Si, en dehors d’Interpol, il est prouvé que l’endroit où se trouve l’individu recherché se situe en Syrie, l’intervention de cet organisme ne sera pas nécessaire. Les sources judiciaires précitées indiquent en effet que selon une convention signée en 1950 avec ce pays sur l’échange de criminels, le procureur général peut saisir directement son homologue syrien, qui sera alors chargé d’extrader le condamné vers le Liban. Ces mêmes sources ne manquent pas néanmoins d’exprimer leurs doutes quant à une éventuelle application de la convention, estimant que la Syrie ne consentira jamais à livrer le condamné au cas où il s’avère qu’il s’y est réfugié.

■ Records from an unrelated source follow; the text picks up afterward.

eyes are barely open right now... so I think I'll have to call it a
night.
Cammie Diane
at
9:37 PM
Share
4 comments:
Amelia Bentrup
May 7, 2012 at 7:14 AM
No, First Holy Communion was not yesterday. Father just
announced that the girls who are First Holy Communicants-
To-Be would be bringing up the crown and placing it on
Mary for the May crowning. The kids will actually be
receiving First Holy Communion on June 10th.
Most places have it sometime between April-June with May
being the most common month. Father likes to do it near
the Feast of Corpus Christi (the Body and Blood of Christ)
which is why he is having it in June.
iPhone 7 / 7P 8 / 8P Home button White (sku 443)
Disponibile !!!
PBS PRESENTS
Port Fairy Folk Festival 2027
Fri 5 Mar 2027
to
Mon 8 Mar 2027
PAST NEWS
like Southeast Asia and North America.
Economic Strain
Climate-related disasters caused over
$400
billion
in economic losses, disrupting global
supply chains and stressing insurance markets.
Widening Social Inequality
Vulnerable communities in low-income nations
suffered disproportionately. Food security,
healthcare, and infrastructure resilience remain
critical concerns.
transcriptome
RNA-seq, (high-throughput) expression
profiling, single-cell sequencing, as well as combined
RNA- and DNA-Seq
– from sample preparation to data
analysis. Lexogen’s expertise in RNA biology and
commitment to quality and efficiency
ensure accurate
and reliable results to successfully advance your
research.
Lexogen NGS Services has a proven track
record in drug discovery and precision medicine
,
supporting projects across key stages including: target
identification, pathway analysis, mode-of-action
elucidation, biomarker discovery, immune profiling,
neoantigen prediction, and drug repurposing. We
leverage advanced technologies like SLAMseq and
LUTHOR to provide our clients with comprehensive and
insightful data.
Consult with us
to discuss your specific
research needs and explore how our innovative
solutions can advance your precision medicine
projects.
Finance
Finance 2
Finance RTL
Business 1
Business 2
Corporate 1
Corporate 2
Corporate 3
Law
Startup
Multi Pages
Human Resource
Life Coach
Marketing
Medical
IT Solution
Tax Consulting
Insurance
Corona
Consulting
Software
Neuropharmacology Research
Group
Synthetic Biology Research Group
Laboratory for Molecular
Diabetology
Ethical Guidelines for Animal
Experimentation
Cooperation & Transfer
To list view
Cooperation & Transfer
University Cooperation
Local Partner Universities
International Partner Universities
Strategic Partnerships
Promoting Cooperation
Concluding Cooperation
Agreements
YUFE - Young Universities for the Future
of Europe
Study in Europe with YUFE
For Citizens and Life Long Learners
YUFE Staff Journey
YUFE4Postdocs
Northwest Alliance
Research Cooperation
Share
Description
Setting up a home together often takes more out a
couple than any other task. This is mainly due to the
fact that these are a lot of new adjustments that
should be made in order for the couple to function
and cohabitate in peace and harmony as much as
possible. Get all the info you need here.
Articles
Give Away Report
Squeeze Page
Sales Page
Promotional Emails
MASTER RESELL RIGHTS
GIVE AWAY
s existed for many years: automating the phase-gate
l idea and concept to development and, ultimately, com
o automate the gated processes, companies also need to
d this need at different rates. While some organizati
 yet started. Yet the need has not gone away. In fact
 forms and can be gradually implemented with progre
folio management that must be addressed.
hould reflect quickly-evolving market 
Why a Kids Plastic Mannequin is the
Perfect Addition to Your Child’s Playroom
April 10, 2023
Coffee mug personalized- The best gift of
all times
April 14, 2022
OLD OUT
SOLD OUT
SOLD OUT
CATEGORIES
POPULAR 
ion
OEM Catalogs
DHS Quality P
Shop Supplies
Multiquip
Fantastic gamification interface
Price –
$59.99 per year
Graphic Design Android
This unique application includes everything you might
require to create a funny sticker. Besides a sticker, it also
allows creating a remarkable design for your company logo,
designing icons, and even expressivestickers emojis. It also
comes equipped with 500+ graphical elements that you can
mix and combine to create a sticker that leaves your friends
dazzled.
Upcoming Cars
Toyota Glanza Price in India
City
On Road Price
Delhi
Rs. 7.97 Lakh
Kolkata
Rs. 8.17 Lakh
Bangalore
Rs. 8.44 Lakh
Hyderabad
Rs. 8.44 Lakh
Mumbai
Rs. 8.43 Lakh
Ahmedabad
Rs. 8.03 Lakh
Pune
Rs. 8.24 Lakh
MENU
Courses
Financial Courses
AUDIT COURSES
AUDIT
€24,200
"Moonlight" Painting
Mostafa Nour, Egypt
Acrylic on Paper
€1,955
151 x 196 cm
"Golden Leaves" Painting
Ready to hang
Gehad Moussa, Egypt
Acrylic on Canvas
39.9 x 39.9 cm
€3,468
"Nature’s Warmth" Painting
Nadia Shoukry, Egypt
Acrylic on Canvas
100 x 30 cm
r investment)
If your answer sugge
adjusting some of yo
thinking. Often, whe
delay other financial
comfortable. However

Le droit à la protection des sources
Interrogés par L’OLJ sur la question de savoir si, dans le cadre de son enquête, la justice a la prérogative d’obtenir des informations auprès du média (en l’occurrence al-Akhbar) qui, la veille du jugement, a interviewé Habib Chartouni, les experts juridiques et la source autorisée du ministère de la Justice s’accordent à répondre par l’affirmative, à condition toutefois, soulignent-elles, que cela se fasse dans les limites de la loi. Ainsi, les journalistes interrogés peuvent faire prévaloir le secret professionnel et refuser de dévoiler leurs sources en invoquant le droit à la protection des sources journalistiques dont ils jouissent. Un autre juriste que L’OLJ a consulté estime au contraire que, comme tout citoyen, un journaliste qui est au fait d’un crime ou du lieu où se cache un criminel est dans l’obligation de le révéler.
Enfin, il faut savoir qu’en cas de réapparition d’un condamné, le jugement par défaut prononcé par la Cour de justice à son encontre sera non avenu, et il sera procédé à l’ouverture de nouveaux débats dans le cadre d’un procès où le détenu pourra se défendre.